La importancia de esta unión en el orden racial y de vínculos y de lazos, como se ha dicho tantas veces tiene evidencia fenoménica, respuesta que representó nada menos que la aparición de un nuevo hombre en la civilización universal: el hispano americano, con todas sus originales características. Bien cargado de razón decía últimamente el escritor hondureño Rafael Heliodoro Valle: No somos ni indios ni españoles, sino hispanoamericanos, y está mal que se nos llame latinoamericanos.

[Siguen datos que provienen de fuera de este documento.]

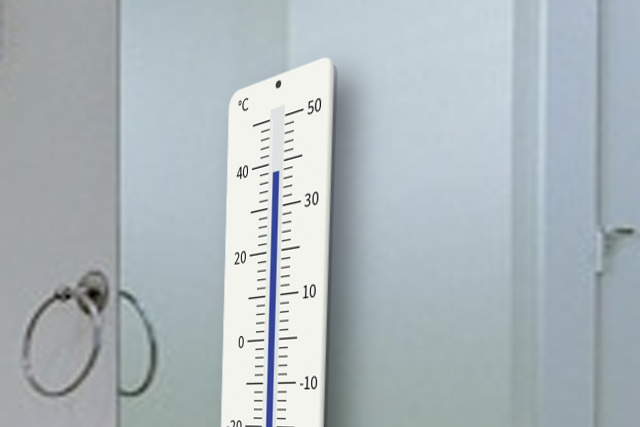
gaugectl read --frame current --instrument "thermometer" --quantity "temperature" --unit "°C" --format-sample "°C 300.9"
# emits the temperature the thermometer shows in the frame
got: °C 38
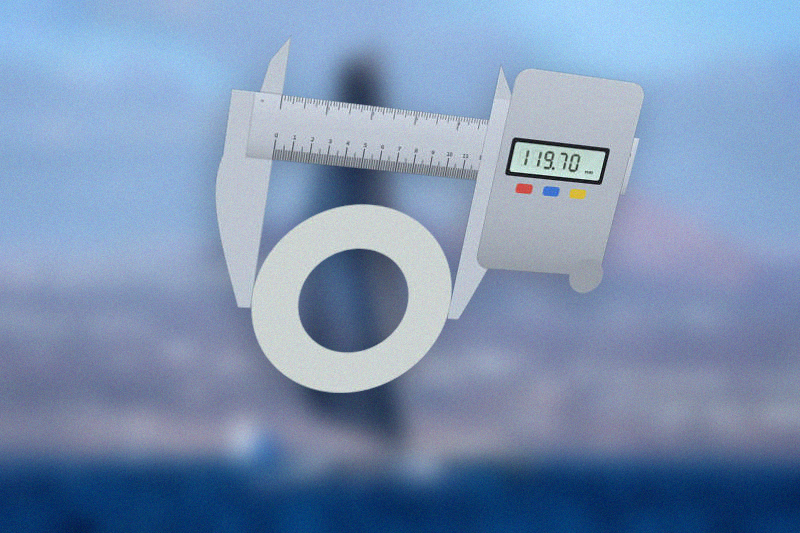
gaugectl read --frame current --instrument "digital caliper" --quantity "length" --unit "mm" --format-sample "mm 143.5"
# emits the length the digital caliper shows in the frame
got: mm 119.70
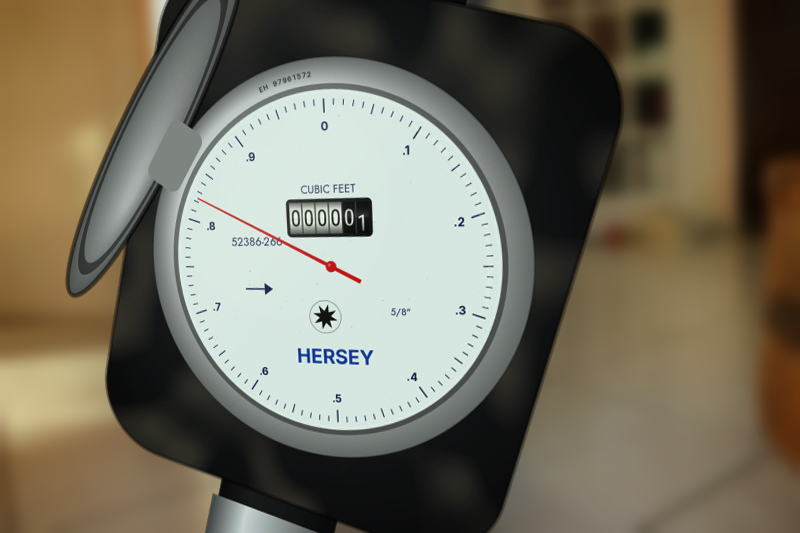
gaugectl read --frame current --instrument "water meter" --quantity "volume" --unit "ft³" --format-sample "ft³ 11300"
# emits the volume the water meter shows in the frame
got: ft³ 0.82
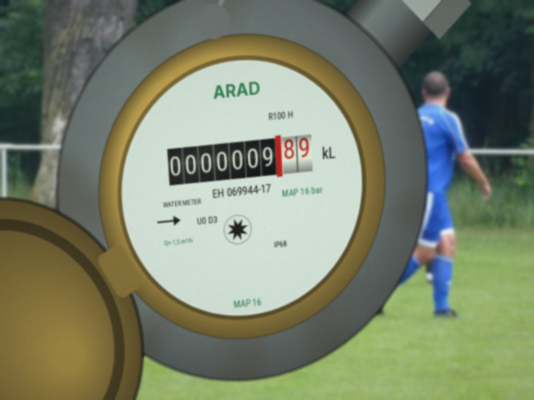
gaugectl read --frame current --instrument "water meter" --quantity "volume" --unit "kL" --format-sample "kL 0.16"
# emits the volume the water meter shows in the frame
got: kL 9.89
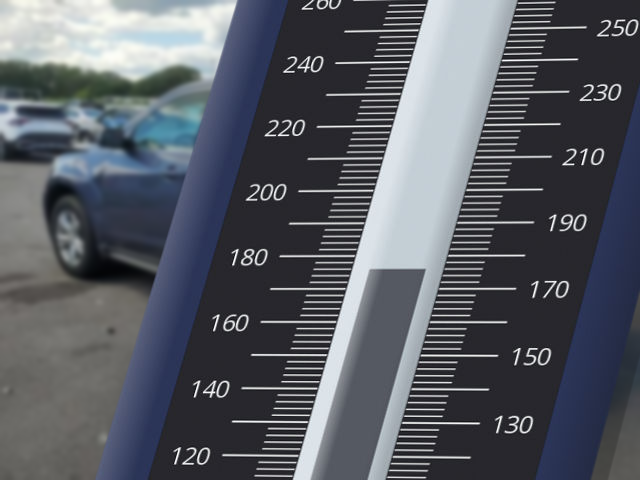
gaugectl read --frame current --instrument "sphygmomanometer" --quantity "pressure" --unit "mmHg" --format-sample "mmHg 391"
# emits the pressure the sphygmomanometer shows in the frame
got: mmHg 176
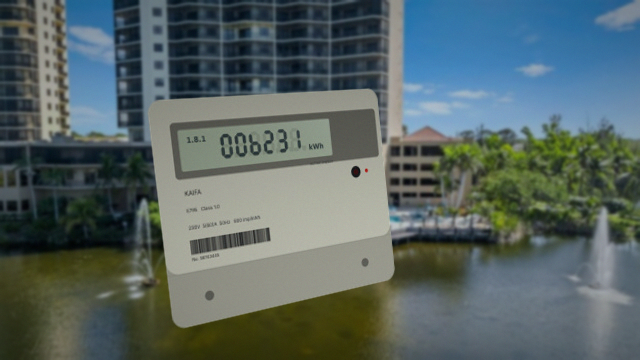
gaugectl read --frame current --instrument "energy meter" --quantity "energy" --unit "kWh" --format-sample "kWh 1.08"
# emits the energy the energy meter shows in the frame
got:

Pero debemos acabar el presente relato, aun seguro de dejarlo incompleto. Esas siembras, no siempre civilizadas perfectamente, pues la misma magnitud de la empresa impedía la perfección al detalle, se extendieron en Hispanoamérica desde finales del siglo XVI hasta entrado el siglo XIX. Aparte su valor intrínseco, que ya no hay espacio siquiera para enunciar esa labor se prolongó después en consecuencias históricas.

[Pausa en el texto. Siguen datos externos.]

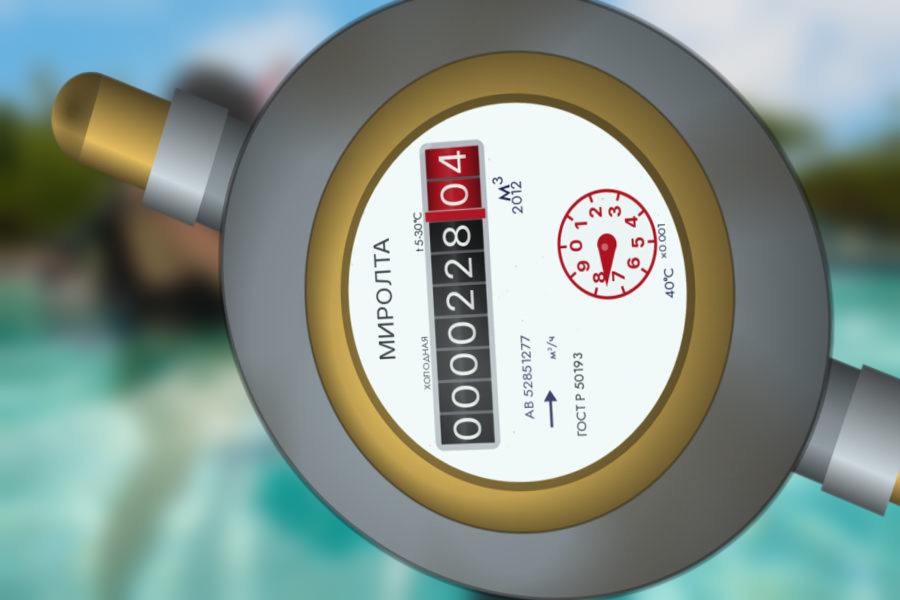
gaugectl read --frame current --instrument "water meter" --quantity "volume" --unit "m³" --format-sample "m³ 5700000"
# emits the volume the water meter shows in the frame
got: m³ 228.047
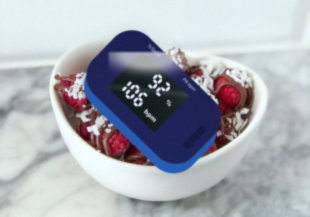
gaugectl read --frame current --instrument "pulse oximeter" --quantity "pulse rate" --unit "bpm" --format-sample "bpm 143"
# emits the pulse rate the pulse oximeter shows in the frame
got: bpm 106
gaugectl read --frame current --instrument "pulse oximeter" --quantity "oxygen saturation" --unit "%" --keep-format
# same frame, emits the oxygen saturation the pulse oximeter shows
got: % 92
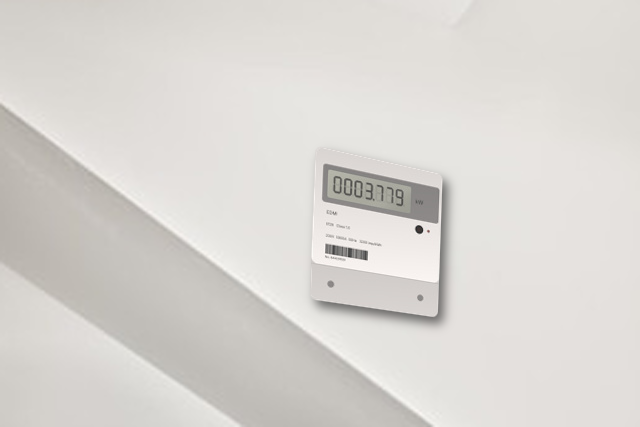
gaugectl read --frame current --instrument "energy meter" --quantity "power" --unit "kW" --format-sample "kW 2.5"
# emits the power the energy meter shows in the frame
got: kW 3.779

Ella fue sin duda con sus leyes respetuosas de la personalidad humana, con sus universidades y sus colegios y con el hecho tan revolucionario de suyo de la unión de razas, la formadora de élites ciudadanas que habrían de dirigir después la revolución y sus gobiernos inmediatos. (La Revolución de 1810, dice en este sentido el ilustre historiador argentino don Ricardo Levene, nace en fuentes hispanas y se desarrolla durante la dominación española, aunque va contra ellas) más esta afirmación como todo cuanto venimos diciendo advirtamoslos, antes de terminar muy rotundamente, no invadida la originalidad actual de las naciones hispanoamericanas, ni sus perfiles nacionales, ni su fuerza de creación, ni mucho menos menoscababa cuanto estas naciones han sabido levantar con sus propias viriles manos en materia de espíritu desde 1810 hasta hoy. ¿Por qué habría de menoscabarlo? Nuestros antepasados no pueden restar originalidad a nuestras obras de hoy. En cambio sí fueron nobles, pueden añadir una cosa: abolengo o solera.
En fin, existieron, digamos para volver al principio, aquellos dos brillantes destellos, ambos bélicos, con los cuales se abre y se cierra la dominación española en América. Hubo, en efecto, la espada del conquistador, y a veces fue dura por empeñosa, pues a cada paso había de enfrentarse con hombres muy bravos que defendían su suelo con tanta razón como coraje. Hubo asimismo la espada de Bolívar, espada hispanoamericana, o templada y bruñida en la misma civilización española, casi parece una espada de Toledo, y cuyo valiente brillo no podemos ver ya como la representación de una ni varias naciones de nuestra habla, sino como la vocación decidida de independencia de un continente.